Although the depiction of child pornography may be a simulation and not carried out by living human beings in real life, Florida law prohibits producing, promoting, or owning such depictions as well.


Florida law makes any crime involving child pornography a felony. Producing and promoting child pornography is a second degree felony, punishable by up to 15 years in prison and a fine of up to $10,000. Meanwhile, possessing child pornography in Florida is a third degree felony, which is punishable by a prison sentence of up to 5 years in prison and a fine of up to $5,000.

In addition, a conviction of child pornography often requires registering with the state of Florida as a sex offender and appearing on its sex offender database.

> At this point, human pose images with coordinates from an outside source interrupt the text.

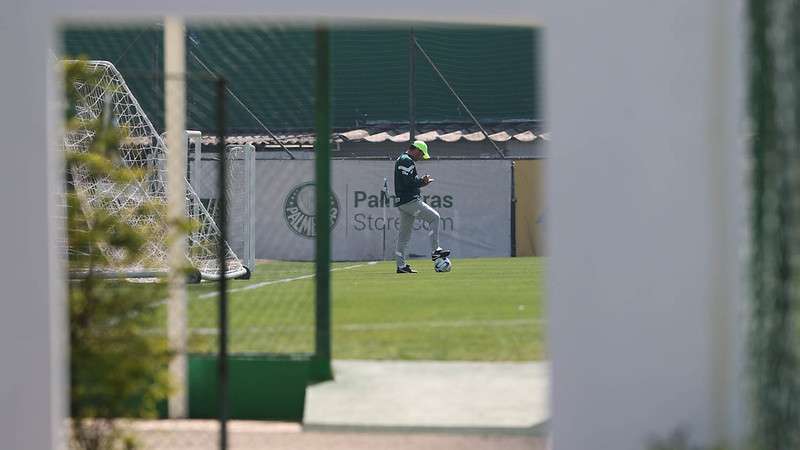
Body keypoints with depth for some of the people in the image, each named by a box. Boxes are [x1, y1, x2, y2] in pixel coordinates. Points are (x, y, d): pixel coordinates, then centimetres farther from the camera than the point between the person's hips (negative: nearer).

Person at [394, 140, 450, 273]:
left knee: (404, 234, 9)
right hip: (410, 201, -11)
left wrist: (421, 181, 12)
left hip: (402, 202, 11)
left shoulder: (400, 160, 23)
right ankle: (435, 251, -12)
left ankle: (401, 266, 9)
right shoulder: (407, 161, -10)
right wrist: (422, 181, -5)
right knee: (434, 217, -8)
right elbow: (409, 181, -20)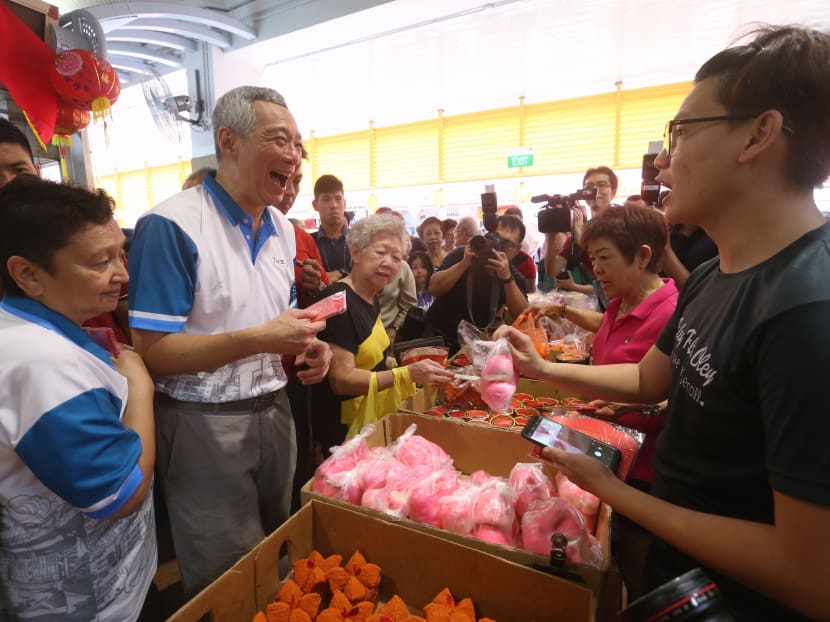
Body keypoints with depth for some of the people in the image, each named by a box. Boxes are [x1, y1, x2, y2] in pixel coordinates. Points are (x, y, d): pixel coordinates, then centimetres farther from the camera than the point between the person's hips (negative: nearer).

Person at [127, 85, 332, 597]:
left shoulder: (283, 230, 7)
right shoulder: (171, 226, -17)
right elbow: (153, 351, -18)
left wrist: (306, 345, -6)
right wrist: (259, 340, -27)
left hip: (275, 411, 7)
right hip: (206, 424, -6)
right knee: (226, 583, 13)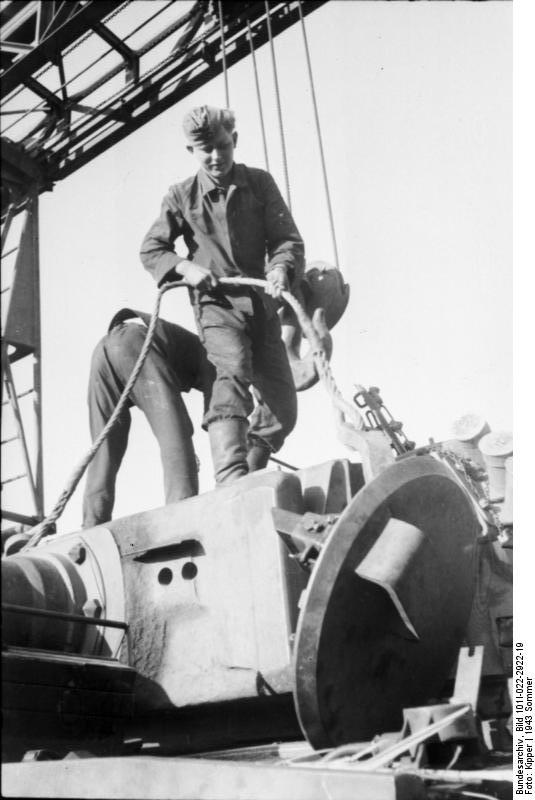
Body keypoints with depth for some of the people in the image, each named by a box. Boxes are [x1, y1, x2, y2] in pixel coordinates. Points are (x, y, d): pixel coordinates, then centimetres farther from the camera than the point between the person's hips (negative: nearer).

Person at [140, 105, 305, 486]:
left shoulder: (260, 183, 5)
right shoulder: (181, 197, 3)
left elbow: (288, 238, 2)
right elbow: (151, 250, 8)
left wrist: (281, 268, -20)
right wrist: (185, 266, -11)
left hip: (262, 303, 3)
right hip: (217, 303, -3)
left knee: (283, 408, 2)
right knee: (232, 375, -31)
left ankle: (250, 476, 23)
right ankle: (231, 481, -41)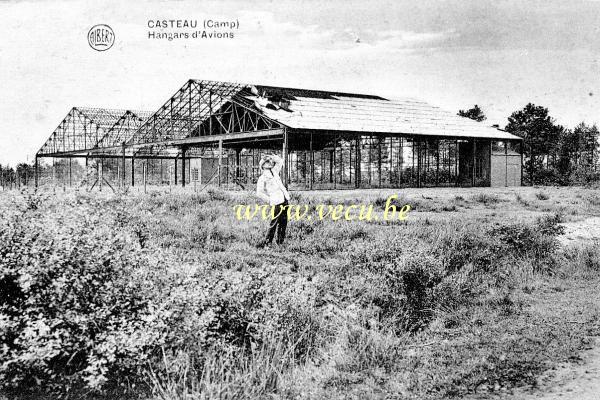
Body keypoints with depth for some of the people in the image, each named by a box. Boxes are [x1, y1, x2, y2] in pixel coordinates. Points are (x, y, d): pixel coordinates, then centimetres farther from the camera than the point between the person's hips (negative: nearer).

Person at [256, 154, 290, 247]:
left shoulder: (274, 171, 18)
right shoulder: (262, 178, -3)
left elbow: (280, 162, 29)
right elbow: (259, 192, -10)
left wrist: (272, 156, 15)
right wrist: (269, 200, -10)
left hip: (284, 200, 7)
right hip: (277, 203, -7)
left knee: (283, 222, 8)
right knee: (274, 222, -9)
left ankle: (280, 241, 14)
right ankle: (267, 241, -3)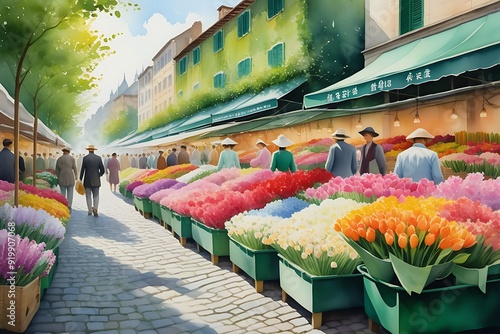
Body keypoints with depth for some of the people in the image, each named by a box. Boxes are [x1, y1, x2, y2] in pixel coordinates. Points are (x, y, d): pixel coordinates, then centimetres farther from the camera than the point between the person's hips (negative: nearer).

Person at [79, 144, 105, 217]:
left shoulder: (85, 158, -5)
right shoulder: (98, 158, -1)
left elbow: (82, 170, -5)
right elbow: (102, 170, -1)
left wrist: (80, 180, 4)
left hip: (87, 181, -1)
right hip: (96, 181, 1)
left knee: (88, 196, 9)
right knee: (96, 196, 8)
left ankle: (90, 211, 8)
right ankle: (95, 208, -14)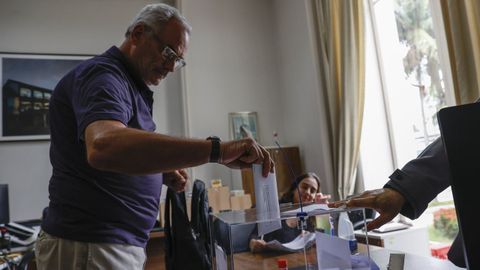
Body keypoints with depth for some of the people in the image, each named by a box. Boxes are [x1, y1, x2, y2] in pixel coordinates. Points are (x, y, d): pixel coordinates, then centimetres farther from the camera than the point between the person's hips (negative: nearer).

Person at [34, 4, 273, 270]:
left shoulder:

The defense most often employed against a charge of child pornography is that of entrapment. A defendant who is claiming entrapment must show that he or she had no previous predisposition to commit the crime of child pornography.

In addition, child pornography possessed by law enforcement as part of an investigation is specifically exempted by Florida statute.

However, arguing that the defendant did not know that the media included child pornography or if the defendant made a mistake in good faith about the participation of the child in the performance is not a valid defense to a child pornography charge in the state of Florida.